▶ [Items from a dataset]

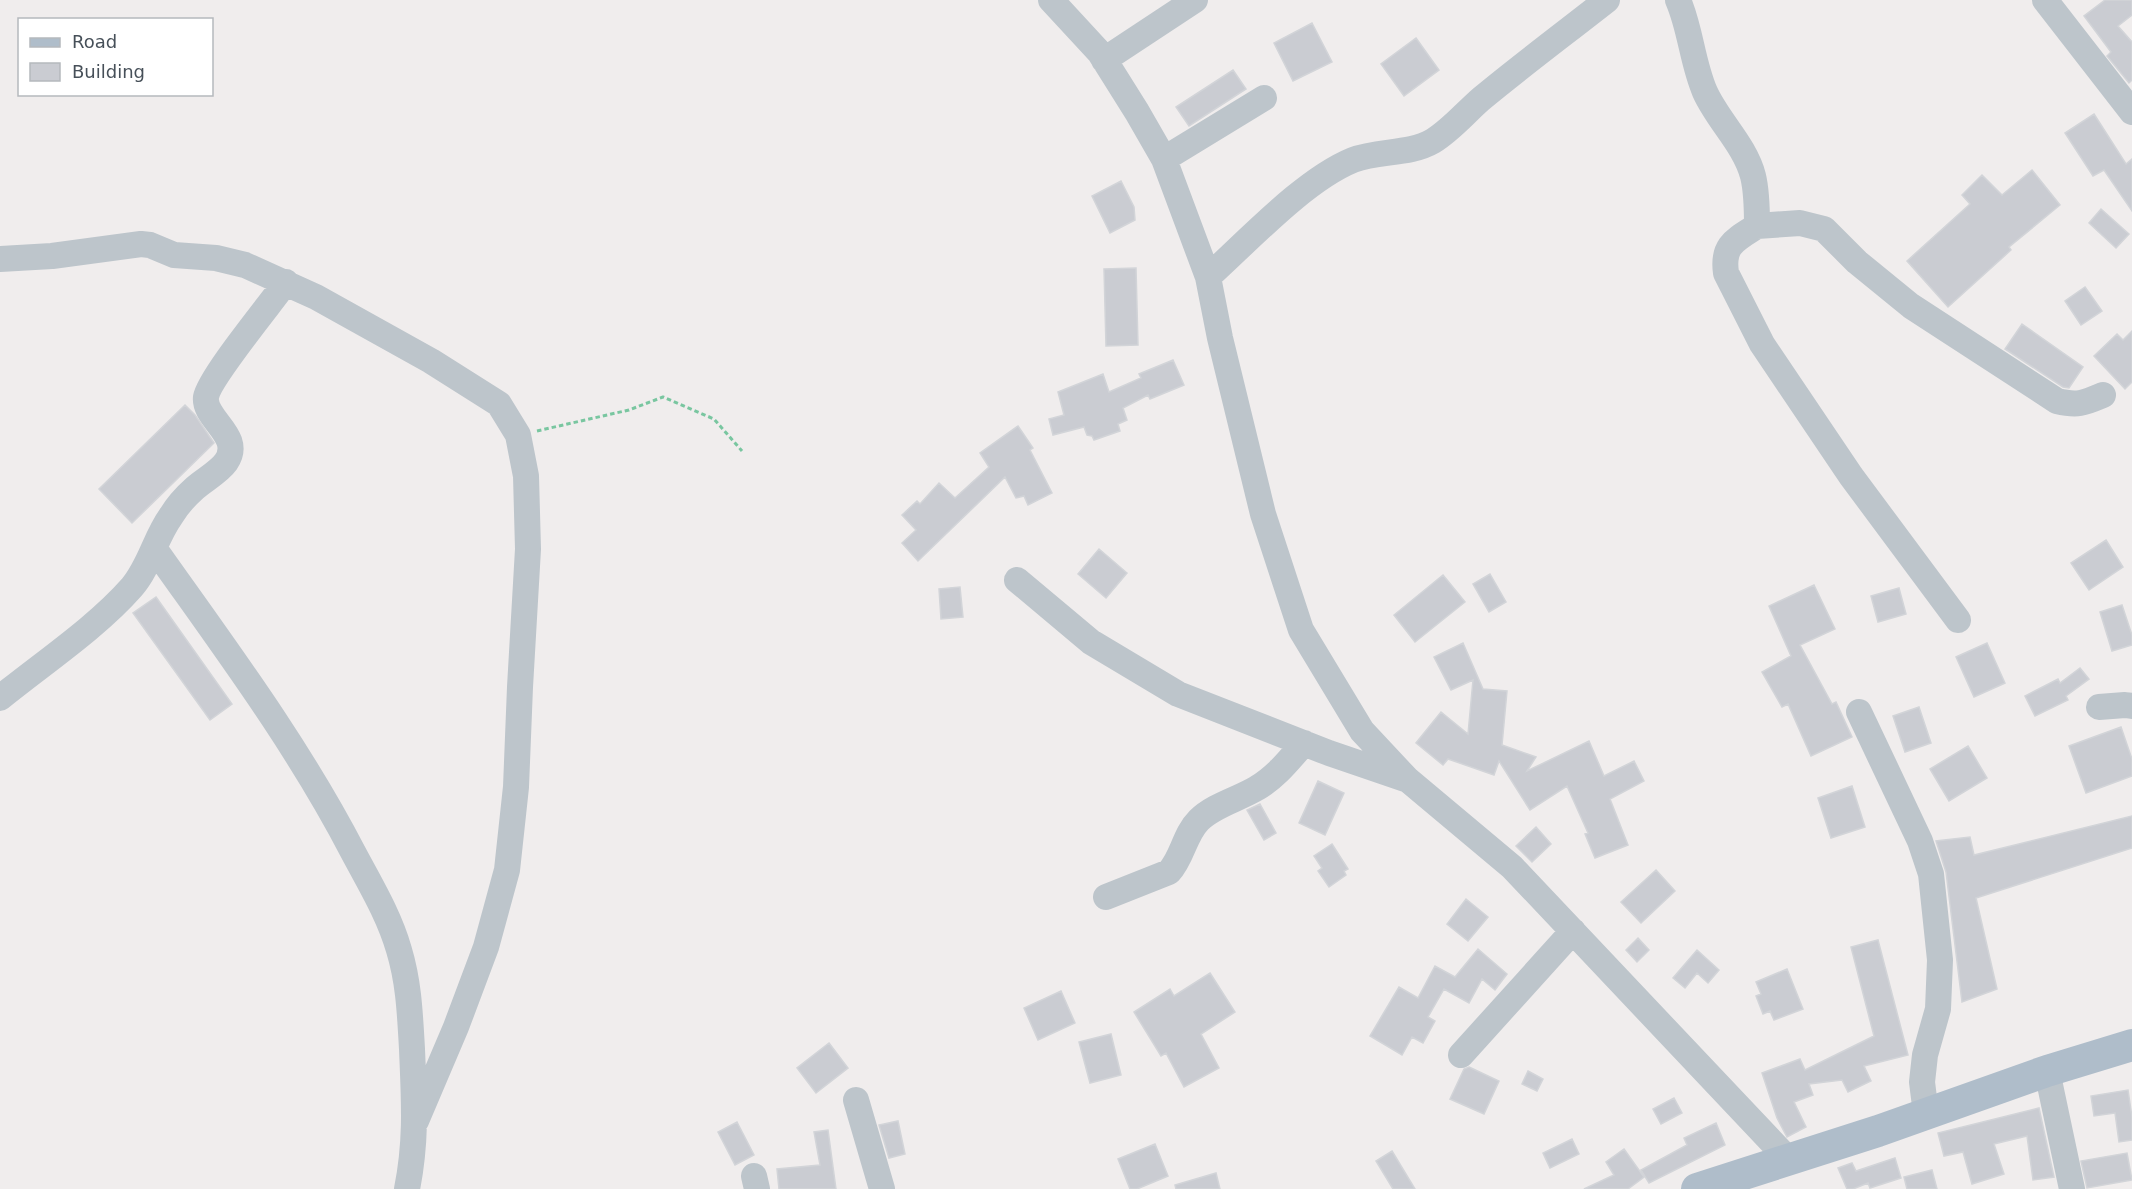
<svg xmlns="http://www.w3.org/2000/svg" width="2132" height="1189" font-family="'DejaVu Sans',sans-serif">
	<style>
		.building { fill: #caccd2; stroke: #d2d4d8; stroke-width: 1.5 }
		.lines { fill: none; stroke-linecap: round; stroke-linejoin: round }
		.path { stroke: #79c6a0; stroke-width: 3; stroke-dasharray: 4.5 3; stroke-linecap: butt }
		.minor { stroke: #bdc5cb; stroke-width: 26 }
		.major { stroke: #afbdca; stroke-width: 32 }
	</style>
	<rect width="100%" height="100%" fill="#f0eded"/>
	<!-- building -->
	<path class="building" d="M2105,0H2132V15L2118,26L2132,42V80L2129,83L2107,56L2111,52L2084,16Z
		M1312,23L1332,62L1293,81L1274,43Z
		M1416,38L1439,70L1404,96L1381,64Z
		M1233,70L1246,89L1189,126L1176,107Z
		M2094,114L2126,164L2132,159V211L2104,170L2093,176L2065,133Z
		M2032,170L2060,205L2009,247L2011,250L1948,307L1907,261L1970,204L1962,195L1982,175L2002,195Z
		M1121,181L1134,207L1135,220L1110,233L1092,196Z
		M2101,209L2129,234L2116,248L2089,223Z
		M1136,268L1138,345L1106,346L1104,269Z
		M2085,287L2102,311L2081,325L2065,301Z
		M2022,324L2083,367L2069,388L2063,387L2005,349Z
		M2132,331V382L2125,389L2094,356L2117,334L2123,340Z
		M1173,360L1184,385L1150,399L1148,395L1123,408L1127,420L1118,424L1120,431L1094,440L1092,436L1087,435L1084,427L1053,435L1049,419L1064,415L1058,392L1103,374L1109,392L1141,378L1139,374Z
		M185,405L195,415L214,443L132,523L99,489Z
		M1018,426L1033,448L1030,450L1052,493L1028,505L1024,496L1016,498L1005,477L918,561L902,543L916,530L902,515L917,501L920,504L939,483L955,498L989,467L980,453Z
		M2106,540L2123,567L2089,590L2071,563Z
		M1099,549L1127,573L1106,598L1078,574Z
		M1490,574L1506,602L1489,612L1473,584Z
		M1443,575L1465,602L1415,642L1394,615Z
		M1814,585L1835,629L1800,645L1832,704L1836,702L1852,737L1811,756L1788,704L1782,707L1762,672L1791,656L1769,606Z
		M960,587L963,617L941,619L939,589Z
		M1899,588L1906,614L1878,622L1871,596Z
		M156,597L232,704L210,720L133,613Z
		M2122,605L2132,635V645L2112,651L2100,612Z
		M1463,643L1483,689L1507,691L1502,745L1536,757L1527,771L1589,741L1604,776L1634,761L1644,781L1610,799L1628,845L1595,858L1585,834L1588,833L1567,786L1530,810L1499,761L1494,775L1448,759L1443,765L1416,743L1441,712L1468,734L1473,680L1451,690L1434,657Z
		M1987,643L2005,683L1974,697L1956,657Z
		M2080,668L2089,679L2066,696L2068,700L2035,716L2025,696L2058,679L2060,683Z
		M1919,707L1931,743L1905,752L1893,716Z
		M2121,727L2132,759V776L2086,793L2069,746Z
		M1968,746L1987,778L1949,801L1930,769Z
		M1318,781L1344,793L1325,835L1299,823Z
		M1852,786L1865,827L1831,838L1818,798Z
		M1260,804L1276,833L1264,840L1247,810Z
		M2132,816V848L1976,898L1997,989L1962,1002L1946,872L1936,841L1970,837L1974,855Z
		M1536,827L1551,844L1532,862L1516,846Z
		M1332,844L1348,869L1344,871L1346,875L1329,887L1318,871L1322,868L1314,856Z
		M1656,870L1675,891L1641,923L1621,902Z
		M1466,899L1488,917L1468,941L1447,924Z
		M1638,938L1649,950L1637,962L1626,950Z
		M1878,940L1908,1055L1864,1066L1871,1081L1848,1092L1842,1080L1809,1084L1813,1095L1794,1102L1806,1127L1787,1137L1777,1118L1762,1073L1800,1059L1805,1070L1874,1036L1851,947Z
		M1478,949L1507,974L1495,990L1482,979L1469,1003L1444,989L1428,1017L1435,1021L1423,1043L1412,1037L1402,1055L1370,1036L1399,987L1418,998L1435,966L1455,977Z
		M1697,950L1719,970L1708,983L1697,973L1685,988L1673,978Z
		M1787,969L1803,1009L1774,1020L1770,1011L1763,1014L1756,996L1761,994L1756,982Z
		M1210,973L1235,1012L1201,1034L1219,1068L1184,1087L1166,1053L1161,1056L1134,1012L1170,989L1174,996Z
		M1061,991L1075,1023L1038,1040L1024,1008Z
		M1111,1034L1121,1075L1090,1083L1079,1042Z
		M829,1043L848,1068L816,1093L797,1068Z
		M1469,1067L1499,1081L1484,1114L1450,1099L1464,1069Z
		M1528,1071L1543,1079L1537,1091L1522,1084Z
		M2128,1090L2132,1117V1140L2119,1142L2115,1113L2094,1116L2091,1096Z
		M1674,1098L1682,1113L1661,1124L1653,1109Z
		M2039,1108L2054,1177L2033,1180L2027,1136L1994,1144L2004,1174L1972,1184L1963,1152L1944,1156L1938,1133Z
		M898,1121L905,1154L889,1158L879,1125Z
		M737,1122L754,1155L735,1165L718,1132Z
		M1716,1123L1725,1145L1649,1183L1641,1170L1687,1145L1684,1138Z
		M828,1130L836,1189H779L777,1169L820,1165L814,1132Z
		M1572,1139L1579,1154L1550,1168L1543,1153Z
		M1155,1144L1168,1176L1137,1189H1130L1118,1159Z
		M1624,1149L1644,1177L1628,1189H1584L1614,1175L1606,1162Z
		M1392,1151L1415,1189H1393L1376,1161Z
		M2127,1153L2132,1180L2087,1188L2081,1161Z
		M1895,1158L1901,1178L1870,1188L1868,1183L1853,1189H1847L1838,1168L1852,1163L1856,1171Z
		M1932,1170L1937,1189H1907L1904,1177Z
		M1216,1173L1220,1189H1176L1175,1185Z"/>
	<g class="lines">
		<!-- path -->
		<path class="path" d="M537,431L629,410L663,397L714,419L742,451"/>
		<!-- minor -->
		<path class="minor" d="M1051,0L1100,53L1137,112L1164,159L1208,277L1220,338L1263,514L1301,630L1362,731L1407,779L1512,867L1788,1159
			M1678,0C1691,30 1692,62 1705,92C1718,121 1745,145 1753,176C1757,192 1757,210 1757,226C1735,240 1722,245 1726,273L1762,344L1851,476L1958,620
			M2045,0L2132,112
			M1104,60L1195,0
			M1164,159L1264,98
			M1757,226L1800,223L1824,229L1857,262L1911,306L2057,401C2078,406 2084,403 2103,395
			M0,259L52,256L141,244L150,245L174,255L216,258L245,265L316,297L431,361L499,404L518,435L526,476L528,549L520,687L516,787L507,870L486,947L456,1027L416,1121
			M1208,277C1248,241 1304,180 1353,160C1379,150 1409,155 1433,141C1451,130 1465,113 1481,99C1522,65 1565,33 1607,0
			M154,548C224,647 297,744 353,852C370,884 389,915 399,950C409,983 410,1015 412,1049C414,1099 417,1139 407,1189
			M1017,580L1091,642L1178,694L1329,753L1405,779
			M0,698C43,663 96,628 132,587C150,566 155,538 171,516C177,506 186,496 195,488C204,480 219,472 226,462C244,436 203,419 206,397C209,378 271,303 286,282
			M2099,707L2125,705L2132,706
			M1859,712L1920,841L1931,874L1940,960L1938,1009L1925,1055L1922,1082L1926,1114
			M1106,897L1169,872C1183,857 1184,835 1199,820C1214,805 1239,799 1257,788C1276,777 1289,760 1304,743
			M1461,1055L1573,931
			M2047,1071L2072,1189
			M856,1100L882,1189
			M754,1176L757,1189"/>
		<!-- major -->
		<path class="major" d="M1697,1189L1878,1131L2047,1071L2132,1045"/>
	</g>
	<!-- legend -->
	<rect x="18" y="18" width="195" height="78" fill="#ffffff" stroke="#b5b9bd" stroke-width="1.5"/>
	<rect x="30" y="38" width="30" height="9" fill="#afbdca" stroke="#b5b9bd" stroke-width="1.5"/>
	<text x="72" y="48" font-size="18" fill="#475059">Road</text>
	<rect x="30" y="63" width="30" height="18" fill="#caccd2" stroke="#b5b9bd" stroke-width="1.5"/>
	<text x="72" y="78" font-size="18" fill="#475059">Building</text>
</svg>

▶ [YOUR INSTRUCTIONS]
Look through the entries and return each line that has the word "linecap" in it.

▶ [ANSWER BELOW]
		.lines { fill: none; stroke-linecap: round; stroke-linejoin: round }
		.path { stroke: #79c6a0; stroke-width: 3; stroke-dasharray: 4.5 3; stroke-linecap: butt }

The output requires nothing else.